───── Records supplied ─────
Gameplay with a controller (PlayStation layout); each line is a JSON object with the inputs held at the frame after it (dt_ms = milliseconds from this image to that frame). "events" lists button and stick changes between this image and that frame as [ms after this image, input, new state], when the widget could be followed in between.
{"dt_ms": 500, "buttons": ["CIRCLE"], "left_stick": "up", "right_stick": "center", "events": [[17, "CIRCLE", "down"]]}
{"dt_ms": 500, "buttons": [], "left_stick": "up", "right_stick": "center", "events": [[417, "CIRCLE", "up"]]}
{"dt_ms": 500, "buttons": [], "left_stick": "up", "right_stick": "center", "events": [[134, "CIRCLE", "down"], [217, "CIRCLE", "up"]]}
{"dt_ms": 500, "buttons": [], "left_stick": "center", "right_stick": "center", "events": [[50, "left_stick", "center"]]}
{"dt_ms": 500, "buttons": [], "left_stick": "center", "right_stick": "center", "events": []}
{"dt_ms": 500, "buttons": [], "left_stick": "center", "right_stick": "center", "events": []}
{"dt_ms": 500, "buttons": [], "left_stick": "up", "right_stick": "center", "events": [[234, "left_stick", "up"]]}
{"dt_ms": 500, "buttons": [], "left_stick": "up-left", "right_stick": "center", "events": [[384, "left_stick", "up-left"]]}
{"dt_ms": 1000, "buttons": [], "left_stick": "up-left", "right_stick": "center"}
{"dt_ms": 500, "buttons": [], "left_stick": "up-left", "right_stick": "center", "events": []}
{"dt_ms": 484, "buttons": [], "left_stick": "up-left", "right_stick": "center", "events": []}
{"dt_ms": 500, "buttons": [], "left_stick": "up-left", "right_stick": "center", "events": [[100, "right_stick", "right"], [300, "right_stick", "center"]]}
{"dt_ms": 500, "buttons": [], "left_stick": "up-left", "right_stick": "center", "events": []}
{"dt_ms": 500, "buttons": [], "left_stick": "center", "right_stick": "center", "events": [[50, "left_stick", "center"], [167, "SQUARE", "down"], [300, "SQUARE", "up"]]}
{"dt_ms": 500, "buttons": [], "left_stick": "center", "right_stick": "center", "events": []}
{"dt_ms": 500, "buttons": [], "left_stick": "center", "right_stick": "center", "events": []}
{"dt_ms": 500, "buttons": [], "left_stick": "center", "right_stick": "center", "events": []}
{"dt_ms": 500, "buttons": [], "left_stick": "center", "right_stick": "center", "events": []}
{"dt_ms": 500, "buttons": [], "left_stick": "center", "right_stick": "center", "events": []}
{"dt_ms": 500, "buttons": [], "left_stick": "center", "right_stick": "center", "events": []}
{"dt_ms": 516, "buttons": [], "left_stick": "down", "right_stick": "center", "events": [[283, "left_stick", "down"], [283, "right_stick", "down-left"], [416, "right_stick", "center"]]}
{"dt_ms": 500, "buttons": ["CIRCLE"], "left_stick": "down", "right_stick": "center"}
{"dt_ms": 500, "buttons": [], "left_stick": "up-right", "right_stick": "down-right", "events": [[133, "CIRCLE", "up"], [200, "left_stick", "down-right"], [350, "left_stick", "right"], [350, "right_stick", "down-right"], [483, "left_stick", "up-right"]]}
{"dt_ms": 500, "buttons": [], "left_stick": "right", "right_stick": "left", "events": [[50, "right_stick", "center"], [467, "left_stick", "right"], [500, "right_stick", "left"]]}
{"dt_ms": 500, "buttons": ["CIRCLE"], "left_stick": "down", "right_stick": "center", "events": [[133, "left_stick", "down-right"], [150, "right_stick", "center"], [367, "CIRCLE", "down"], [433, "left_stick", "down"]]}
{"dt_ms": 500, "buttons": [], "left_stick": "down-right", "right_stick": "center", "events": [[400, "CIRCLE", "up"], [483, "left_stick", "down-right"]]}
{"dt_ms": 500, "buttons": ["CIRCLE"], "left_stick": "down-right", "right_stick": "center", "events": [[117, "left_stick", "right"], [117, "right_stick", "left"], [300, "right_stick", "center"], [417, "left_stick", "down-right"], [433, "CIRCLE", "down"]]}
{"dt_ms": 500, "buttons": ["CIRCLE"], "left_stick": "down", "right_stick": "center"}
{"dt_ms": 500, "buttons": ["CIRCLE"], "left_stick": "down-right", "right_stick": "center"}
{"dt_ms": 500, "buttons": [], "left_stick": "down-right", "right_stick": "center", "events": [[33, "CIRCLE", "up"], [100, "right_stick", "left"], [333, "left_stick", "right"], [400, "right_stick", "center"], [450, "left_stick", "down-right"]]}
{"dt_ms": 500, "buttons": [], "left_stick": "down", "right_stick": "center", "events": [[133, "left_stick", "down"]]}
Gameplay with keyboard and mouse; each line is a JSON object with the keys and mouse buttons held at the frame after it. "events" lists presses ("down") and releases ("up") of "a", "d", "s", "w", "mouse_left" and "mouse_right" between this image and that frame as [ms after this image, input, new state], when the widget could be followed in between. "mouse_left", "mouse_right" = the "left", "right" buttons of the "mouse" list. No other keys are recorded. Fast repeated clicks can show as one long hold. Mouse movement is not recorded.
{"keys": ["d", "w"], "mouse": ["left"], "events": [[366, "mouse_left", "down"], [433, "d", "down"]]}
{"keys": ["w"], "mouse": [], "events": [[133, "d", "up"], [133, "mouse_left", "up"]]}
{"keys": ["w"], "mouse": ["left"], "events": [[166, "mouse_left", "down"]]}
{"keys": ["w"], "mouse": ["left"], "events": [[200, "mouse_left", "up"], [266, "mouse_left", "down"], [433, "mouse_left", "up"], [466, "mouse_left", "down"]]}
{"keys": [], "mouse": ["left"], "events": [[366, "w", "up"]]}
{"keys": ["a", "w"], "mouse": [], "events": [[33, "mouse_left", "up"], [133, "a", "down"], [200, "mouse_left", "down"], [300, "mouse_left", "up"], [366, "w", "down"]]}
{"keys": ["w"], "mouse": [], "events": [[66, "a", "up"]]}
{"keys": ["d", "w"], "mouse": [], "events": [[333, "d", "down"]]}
─────
= Work instruction =
Transcribe the records exactly as given.

= Response box =
Gameplay with a controller (PlayStation layout); each line is a JSON object with the inputs held at the frame after it (dt_ms = milliseconds from this image to that frame). "events" lists button and stick changes between this image and that frame as [ms after this image, input, new state], when the widget could be followed in between.
{"dt_ms": 500, "buttons": ["CIRCLE"], "left_stick": "up", "right_stick": "center", "events": [[17, "CIRCLE", "down"]]}
{"dt_ms": 500, "buttons": [], "left_stick": "up", "right_stick": "center", "events": [[417, "CIRCLE", "up"]]}
{"dt_ms": 500, "buttons": [], "left_stick": "up", "right_stick": "center", "events": [[134, "CIRCLE", "down"], [217, "CIRCLE", "up"]]}
{"dt_ms": 500, "buttons": [], "left_stick": "center", "right_stick": "center", "events": [[50, "left_stick", "center"]]}
{"dt_ms": 500, "buttons": [], "left_stick": "center", "right_stick": "center", "events": []}
{"dt_ms": 500, "buttons": [], "left_stick": "center", "right_stick": "center", "events": []}
{"dt_ms": 500, "buttons": [], "left_stick": "up", "right_stick": "center", "events": [[234, "left_stick", "up"]]}
{"dt_ms": 500, "buttons": [], "left_stick": "up-left", "right_stick": "center", "events": [[384, "left_stick", "up-left"]]}
{"dt_ms": 1000, "buttons": [], "left_stick": "up-left", "right_stick": "center"}
{"dt_ms": 500, "buttons": [], "left_stick": "up-left", "right_stick": "center", "events": []}
{"dt_ms": 484, "buttons": [], "left_stick": "up-left", "right_stick": "center", "events": []}
{"dt_ms": 500, "buttons": [], "left_stick": "up-left", "right_stick": "center", "events": [[100, "right_stick", "right"], [300, "right_stick", "center"]]}
{"dt_ms": 500, "buttons": [], "left_stick": "up-left", "right_stick": "center", "events": []}
{"dt_ms": 500, "buttons": [], "left_stick": "center", "right_stick": "center", "events": [[50, "left_stick", "center"], [167, "SQUARE", "down"], [300, "SQUARE", "up"]]}
{"dt_ms": 500, "buttons": [], "left_stick": "center", "right_stick": "center", "events": []}
{"dt_ms": 500, "buttons": [], "left_stick": "center", "right_stick": "center", "events": []}
{"dt_ms": 500, "buttons": [], "left_stick": "center", "right_stick": "center", "events": []}
{"dt_ms": 500, "buttons": [], "left_stick": "center", "right_stick": "center", "events": []}
{"dt_ms": 500, "buttons": [], "left_stick": "center", "right_stick": "center", "events": []}
{"dt_ms": 500, "buttons": [], "left_stick": "center", "right_stick": "center", "events": []}
{"dt_ms": 516, "buttons": [], "left_stick": "down", "right_stick": "center", "events": [[283, "left_stick", "down"], [283, "right_stick", "down-left"], [416, "right_stick", "center"]]}
{"dt_ms": 500, "buttons": ["CIRCLE"], "left_stick": "down", "right_stick": "center"}
{"dt_ms": 500, "buttons": [], "left_stick": "up-right", "right_stick": "down-right", "events": [[133, "CIRCLE", "up"], [200, "left_stick", "down-right"], [350, "left_stick", "right"], [350, "right_stick", "down-right"], [483, "left_stick", "up-right"]]}
{"dt_ms": 500, "buttons": [], "left_stick": "right", "right_stick": "left", "events": [[50, "right_stick", "center"], [467, "left_stick", "right"], [500, "right_stick", "left"]]}
{"dt_ms": 500, "buttons": ["CIRCLE"], "left_stick": "down", "right_stick": "center", "events": [[133, "left_stick", "down-right"], [150, "right_stick", "center"], [367, "CIRCLE", "down"], [433, "left_stick", "down"]]}
{"dt_ms": 500, "buttons": [], "left_stick": "down-right", "right_stick": "center", "events": [[400, "CIRCLE", "up"], [483, "left_stick", "down-right"]]}
{"dt_ms": 500, "buttons": ["CIRCLE"], "left_stick": "down-right", "right_stick": "center", "events": [[117, "left_stick", "right"], [117, "right_stick", "left"], [300, "right_stick", "center"], [417, "left_stick", "down-right"], [433, "CIRCLE", "down"]]}
{"dt_ms": 500, "buttons": ["CIRCLE"], "left_stick": "down", "right_stick": "center"}
{"dt_ms": 500, "buttons": ["CIRCLE"], "left_stick": "down-right", "right_stick": "center"}
{"dt_ms": 500, "buttons": [], "left_stick": "down-right", "right_stick": "center", "events": [[33, "CIRCLE", "up"], [100, "right_stick", "left"], [333, "left_stick", "right"], [400, "right_stick", "center"], [450, "left_stick", "down-right"]]}
{"dt_ms": 500, "buttons": [], "left_stick": "down", "right_stick": "center", "events": [[133, "left_stick", "down"]]}
Gameplay with keyboard and mouse; each line is a JSON object with the keys and mouse buttons held at the frame after it. "events" lists presses ("down") and releases ("up") of "a", "d", "s", "w", "mouse_left" and "mouse_right" between this image and that frame as [ms after this image, input, new state], when the widget could be followed in between. "mouse_left", "mouse_right" = the "left", "right" buttons of the "mouse" list. No other keys are recorded. Fast repeated clicks can show as one long hold. Mouse movement is not recorded.
{"keys": ["d", "w"], "mouse": ["left"], "events": [[366, "mouse_left", "down"], [433, "d", "down"]]}
{"keys": ["w"], "mouse": [], "events": [[133, "d", "up"], [133, "mouse_left", "up"]]}
{"keys": ["w"], "mouse": ["left"], "events": [[166, "mouse_left", "down"]]}
{"keys": ["w"], "mouse": ["left"], "events": [[200, "mouse_left", "up"], [266, "mouse_left", "down"], [433, "mouse_left", "up"], [466, "mouse_left", "down"]]}
{"keys": [], "mouse": ["left"], "events": [[366, "w", "up"]]}
{"keys": ["a", "w"], "mouse": [], "events": [[33, "mouse_left", "up"], [133, "a", "down"], [200, "mouse_left", "down"], [300, "mouse_left", "up"], [366, "w", "down"]]}
{"keys": ["w"], "mouse": [], "events": [[66, "a", "up"]]}
{"keys": ["d", "w"], "mouse": [], "events": [[333, "d", "down"]]}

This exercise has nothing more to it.